En occident, le haïku peut être fort désarmant pour tout être accoutumé à la poésie romantique. Apparaissant sous la forme d’un tercet, il est dénué d’absolument toute fioriture ; bien loin de la poésie française qui use de rimes et de métaphores pour sublimer les sentiments. Au contraire, toute évocation émotive apparaît sous forme de suggestion. Il en va de même pour la condition humaine qu’il explore de façon concise, loin de tout débordement :

La danse des hommes

Pour apaiser le dieu du vent

Ressemble à la tempête

– Arito

Ou encore :

Ce monde souffre

Même les herbes le disent

Qui se courbent au couchant

– Issa

Les œuvres narratives nord-américaines se différencient elles aussi. Très souvent elles construisent leur histoire sur l’objectif culminant de leur récit, comme si les péripéties n’avaient de sens qu’en perspective de ce point alors que la littérature japonaise accorde une importance considérable au temps qui passe et à ses protagonistes qui le subissent.

Pour celui qui part

Pour celui qui reste –

Deux automnes

– Yosa Buson

Le haïku est donc le reflet de cette littérature et il n’existe rien de profane semble dirent les haïkistes, car bien des fois ces brefs poèmes mélangent avec tendresse et humour le prosaïque et le sacré. Tout est digne et suffisamment noble pour qu’on en rie.
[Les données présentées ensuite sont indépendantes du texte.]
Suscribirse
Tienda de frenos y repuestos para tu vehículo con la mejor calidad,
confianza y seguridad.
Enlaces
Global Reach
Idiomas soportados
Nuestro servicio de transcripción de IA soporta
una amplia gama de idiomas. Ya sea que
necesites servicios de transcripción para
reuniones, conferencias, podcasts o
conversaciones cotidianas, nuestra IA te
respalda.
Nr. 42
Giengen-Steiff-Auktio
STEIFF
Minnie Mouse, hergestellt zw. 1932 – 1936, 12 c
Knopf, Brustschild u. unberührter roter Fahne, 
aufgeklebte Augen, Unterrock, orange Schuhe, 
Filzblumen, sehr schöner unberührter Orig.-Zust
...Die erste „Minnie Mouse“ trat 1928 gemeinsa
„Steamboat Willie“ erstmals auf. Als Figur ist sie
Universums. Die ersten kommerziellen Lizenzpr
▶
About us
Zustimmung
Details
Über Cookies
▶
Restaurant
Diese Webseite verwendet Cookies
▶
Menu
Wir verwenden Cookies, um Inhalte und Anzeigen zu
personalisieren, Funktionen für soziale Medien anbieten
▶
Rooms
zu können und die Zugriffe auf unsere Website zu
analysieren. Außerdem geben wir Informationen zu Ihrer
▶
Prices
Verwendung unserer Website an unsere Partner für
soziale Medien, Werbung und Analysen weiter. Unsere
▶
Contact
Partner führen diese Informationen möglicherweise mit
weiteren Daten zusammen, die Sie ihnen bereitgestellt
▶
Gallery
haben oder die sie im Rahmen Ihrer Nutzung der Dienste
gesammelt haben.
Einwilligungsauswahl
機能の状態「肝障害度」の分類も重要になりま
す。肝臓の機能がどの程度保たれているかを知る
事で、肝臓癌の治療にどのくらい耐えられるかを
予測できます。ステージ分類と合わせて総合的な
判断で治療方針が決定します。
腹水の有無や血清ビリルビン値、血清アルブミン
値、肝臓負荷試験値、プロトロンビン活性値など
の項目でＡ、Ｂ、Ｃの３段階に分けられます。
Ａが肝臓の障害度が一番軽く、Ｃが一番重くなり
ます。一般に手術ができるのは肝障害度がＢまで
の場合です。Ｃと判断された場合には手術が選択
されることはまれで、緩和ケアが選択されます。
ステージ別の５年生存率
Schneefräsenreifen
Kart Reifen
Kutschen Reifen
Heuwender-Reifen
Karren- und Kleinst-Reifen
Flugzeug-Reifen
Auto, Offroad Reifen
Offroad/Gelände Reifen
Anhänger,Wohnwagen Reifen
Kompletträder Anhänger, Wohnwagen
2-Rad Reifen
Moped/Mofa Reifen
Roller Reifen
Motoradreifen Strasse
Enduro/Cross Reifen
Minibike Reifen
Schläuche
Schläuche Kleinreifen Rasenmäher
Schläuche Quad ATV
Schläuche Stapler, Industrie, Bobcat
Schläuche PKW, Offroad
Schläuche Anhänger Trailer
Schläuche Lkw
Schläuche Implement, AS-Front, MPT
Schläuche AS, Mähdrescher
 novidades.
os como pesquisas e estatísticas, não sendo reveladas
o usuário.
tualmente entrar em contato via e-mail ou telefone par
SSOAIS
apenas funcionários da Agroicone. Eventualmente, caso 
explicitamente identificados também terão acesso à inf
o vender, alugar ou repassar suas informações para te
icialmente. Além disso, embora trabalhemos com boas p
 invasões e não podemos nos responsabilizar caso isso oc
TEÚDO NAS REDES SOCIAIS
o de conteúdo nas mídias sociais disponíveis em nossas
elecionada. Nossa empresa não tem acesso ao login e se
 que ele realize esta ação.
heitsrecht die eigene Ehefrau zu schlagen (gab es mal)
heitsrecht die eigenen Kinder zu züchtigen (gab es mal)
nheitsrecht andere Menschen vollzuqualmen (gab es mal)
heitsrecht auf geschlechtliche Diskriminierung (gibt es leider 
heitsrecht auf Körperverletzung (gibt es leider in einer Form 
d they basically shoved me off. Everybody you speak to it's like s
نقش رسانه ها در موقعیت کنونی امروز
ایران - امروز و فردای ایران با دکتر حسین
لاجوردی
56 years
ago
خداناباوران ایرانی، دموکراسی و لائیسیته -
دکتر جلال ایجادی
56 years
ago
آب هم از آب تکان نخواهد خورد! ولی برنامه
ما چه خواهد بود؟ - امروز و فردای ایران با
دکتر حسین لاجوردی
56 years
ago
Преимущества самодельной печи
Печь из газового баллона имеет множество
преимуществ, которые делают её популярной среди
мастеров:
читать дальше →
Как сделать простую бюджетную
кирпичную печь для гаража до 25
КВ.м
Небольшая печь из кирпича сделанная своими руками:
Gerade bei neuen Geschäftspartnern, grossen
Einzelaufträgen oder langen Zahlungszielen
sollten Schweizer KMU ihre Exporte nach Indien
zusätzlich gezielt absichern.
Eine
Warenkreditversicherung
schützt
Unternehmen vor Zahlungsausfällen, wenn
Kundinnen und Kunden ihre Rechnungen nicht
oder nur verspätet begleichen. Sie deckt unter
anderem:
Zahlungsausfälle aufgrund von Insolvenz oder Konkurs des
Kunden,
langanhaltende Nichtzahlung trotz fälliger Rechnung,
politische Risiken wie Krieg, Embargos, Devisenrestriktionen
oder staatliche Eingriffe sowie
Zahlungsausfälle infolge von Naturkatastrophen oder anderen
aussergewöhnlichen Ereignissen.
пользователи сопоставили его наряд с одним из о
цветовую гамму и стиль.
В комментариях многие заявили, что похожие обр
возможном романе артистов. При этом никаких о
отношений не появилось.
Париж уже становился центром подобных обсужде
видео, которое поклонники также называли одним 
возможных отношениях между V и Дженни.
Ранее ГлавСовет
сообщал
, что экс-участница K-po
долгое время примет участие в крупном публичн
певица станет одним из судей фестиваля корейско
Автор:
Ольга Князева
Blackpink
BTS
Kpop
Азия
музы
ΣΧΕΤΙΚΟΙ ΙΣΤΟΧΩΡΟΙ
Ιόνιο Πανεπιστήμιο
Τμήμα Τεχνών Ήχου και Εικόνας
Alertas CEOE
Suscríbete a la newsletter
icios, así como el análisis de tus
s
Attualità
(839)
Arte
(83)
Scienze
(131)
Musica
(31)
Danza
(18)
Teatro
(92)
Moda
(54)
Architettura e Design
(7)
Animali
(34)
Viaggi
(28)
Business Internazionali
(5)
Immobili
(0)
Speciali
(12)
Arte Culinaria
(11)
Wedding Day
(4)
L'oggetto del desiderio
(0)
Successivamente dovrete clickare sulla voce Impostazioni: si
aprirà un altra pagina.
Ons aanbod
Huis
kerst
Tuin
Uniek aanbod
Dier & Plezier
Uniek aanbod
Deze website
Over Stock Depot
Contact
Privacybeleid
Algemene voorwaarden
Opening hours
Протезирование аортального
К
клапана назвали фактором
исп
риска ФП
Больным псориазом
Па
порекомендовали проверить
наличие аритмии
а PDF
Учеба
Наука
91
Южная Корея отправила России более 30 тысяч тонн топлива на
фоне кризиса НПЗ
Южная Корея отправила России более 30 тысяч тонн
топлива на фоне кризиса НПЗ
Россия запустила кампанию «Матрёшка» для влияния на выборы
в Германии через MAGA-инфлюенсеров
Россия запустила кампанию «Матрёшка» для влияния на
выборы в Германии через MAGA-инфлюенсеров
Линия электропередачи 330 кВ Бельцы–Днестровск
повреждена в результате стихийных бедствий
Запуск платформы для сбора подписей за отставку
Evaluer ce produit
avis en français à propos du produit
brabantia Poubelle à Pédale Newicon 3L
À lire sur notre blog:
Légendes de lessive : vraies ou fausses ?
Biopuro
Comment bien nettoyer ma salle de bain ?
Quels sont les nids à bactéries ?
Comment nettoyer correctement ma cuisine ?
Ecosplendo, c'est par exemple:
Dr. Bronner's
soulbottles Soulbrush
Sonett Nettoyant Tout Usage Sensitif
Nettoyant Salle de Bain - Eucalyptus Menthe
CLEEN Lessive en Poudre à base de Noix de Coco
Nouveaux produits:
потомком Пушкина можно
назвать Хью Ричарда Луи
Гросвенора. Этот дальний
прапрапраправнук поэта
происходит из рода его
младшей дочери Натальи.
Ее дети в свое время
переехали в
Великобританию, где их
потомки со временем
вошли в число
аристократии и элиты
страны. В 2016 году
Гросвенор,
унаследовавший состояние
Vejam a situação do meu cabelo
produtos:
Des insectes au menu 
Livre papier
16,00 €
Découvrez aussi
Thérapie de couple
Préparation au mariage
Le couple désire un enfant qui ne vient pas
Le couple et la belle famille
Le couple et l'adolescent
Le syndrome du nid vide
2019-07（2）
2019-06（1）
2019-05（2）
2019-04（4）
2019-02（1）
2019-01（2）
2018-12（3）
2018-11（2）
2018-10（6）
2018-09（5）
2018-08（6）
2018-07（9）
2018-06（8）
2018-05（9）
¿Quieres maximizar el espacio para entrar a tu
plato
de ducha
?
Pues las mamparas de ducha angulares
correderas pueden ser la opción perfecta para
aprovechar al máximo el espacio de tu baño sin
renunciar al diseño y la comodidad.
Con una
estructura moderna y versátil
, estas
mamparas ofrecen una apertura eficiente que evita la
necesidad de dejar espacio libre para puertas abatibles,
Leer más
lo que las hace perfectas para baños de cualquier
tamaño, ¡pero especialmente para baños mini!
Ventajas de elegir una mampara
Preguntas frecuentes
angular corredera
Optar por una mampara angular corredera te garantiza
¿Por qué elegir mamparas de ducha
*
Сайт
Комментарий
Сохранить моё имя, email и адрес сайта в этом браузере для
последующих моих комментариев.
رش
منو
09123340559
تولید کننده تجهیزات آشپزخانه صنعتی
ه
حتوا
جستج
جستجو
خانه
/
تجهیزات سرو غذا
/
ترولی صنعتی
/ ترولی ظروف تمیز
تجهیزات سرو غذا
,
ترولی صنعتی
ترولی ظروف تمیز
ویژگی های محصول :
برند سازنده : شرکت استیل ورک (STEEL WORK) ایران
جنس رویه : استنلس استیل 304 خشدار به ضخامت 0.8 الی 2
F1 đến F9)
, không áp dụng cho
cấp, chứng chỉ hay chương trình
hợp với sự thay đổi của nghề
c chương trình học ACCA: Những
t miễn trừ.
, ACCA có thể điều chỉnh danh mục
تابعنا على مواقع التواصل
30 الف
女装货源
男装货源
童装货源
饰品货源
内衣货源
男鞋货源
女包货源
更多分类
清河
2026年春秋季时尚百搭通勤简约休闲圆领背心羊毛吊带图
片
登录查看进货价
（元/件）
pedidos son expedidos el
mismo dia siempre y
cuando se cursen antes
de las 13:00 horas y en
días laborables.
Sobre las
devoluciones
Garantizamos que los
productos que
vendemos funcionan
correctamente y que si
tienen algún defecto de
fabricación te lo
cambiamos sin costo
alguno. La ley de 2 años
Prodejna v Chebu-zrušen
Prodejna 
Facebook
En bref, quand le regard pourfend et saisit l’instant, c’est l’essence même du monde qui est à regarder. Une essence que les poètes japonais s’efforcent de retranscrire et qui échappe à toute explication, qui se meurt à la moindre analyse. Comme le disait Tao-Ou et le reprenait dans son livre Maurice Coyaud, Fourmis sans ombre : « Quand vous regardez, contentez-vous de regarder. Si vous réfléchissez, vous mettez déjà hors de la cible  ».